En el escrito, Pedro acusa haber recibido “un trato discriminatorio, equivalente al de un imputado”, pese a no tener esa condición procesal. Recalca además que la ley establece que corresponde entregar el cuerpo al “pariente más próximo”, y que no existe razón legal para preferir a familiares en grados más lejanos que jamás ingresaron una solicitud formal. La situación, insiste, vulnera su “integridad psíquica” y su derecho a la igualdad ante la ley.

Con esto, la muerte de Eduardo abre un nuevo capítulo en la fractura de la familia: la imposibilidad de ponerse de acuerdo ni siquiera en el destino final del cuerpo de un hombre asesinado junto a sus hijos.

El triple homicidio y el único detenido

El 18 de octubre, Eduardo Cruz-Coke —director de fotografía ligado a Teletón— fue encontrado muerto junto a sus hijos mellizos de 17 años.

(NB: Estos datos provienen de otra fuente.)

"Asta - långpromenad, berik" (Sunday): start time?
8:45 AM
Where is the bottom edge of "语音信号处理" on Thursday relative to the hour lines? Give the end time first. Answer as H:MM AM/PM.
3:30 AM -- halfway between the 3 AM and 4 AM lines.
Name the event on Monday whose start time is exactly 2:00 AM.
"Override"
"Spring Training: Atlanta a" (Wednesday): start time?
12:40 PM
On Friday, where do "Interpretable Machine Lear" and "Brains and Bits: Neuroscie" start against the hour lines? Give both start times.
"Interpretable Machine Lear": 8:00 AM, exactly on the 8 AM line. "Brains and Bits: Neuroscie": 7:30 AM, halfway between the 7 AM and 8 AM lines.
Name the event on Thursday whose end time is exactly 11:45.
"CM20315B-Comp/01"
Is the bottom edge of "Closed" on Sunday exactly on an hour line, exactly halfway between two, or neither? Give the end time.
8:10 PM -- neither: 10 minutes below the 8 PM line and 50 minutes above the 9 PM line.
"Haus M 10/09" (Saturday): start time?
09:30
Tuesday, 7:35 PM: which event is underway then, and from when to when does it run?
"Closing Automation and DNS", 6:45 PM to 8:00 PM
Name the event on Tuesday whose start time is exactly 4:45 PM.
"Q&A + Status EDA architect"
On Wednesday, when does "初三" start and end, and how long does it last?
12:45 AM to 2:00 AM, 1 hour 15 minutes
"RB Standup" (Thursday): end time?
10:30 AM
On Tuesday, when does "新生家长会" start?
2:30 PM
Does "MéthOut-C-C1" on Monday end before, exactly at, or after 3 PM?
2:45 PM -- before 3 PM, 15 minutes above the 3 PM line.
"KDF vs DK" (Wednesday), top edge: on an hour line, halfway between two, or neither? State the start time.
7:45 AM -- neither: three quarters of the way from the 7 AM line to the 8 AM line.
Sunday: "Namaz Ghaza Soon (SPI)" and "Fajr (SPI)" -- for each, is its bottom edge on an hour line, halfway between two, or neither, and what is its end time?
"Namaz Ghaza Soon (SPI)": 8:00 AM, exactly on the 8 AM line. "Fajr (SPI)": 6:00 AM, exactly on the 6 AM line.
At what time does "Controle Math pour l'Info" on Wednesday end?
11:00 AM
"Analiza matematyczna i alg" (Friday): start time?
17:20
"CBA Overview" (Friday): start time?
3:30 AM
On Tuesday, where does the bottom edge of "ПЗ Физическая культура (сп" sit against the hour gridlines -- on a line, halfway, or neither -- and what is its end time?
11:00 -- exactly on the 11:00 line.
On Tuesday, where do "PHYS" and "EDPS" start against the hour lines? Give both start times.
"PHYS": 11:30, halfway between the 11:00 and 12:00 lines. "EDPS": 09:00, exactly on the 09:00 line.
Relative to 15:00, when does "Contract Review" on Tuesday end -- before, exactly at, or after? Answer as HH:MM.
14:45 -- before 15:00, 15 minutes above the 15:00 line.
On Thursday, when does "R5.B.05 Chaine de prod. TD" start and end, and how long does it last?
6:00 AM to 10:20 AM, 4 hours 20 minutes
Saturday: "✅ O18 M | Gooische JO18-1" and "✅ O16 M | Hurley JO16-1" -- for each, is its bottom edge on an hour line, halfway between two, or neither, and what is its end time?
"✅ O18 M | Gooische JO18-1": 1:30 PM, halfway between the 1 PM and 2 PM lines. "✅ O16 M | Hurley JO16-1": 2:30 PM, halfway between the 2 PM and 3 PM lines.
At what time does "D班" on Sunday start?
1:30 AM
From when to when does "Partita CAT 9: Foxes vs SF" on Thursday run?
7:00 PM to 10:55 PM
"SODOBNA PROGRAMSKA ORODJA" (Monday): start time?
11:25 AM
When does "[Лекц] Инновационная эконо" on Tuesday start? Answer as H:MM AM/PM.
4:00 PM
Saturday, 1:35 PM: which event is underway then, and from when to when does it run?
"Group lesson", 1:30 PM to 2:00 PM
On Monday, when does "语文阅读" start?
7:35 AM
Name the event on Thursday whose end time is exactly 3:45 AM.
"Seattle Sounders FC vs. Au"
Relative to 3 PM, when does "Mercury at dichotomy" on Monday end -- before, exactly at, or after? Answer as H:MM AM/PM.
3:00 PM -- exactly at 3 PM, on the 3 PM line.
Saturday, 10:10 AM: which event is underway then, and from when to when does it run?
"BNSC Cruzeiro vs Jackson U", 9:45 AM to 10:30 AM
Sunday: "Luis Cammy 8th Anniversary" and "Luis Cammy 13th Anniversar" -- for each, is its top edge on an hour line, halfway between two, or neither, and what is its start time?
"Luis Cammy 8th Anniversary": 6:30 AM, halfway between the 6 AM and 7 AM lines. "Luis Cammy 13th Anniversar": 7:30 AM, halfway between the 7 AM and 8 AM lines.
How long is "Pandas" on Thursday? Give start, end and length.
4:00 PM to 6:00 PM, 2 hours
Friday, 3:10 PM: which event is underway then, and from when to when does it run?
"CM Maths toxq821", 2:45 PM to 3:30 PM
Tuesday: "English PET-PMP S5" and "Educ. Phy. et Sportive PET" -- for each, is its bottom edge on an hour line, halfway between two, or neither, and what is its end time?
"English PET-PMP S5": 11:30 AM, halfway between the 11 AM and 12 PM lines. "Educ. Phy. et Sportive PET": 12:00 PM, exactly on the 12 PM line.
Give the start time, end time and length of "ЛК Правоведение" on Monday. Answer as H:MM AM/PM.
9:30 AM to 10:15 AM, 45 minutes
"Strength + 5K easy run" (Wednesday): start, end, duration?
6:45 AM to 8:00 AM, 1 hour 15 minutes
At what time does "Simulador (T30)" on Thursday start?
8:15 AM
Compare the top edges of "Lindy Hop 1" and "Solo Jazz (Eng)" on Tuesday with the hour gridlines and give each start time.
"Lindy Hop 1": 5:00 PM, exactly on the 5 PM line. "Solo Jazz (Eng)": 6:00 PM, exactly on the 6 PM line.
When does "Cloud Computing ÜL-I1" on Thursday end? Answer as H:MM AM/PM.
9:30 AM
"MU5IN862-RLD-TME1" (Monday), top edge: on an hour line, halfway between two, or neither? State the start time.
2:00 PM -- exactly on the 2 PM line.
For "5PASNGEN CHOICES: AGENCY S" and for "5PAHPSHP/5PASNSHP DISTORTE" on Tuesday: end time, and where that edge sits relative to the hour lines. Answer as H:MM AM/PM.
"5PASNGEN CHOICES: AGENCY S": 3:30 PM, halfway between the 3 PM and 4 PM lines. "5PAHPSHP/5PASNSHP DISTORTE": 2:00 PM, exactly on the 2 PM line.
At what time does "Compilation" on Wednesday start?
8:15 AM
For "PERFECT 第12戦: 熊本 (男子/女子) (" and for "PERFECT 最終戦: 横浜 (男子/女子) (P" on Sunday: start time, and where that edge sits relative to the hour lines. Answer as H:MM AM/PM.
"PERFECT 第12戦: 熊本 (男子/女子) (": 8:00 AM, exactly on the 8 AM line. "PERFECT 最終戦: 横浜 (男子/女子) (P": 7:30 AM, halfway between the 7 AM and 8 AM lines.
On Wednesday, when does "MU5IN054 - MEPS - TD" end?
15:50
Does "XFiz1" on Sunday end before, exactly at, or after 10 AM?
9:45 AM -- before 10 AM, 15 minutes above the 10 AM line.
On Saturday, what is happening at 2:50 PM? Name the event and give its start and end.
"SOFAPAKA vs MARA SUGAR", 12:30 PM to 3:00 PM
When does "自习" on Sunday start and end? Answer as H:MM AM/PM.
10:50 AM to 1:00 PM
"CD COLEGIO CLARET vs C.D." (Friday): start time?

Hoy, el único detenido por el triple homicidio es su cuñado, Jorge Ugalde Parraguez, esposo de Trinidad Cruz-Coke, quien también figura como imputada en la investigación.

La Fiscalía sostiene que Ugalde habría planificado el crimen para quedarse con una millonaria herencia familiar, hipótesis que se conecta con un presunto intento previo de envenenamiento ocurrido años atrás.

Sin embargo, el prefecto inspector Jorge Abatte, de la PDI, abrió la puerta a otras posibilidades al señalar:

“Tenemos acreditada la participación del imputado y su presencia en el sitio del suceso, pero la investigación no termina acá, así que no se puede descartar que existan otras personas involucradas”.

Así, con el cuerpo de Eduardo detenido en un limbo judicial y familiar, y con parientes enfrentados por quién tiene el derecho —y la autoridad moral— para decidir su sepultura, la tragedia de La Reina sigue sumando capítulos.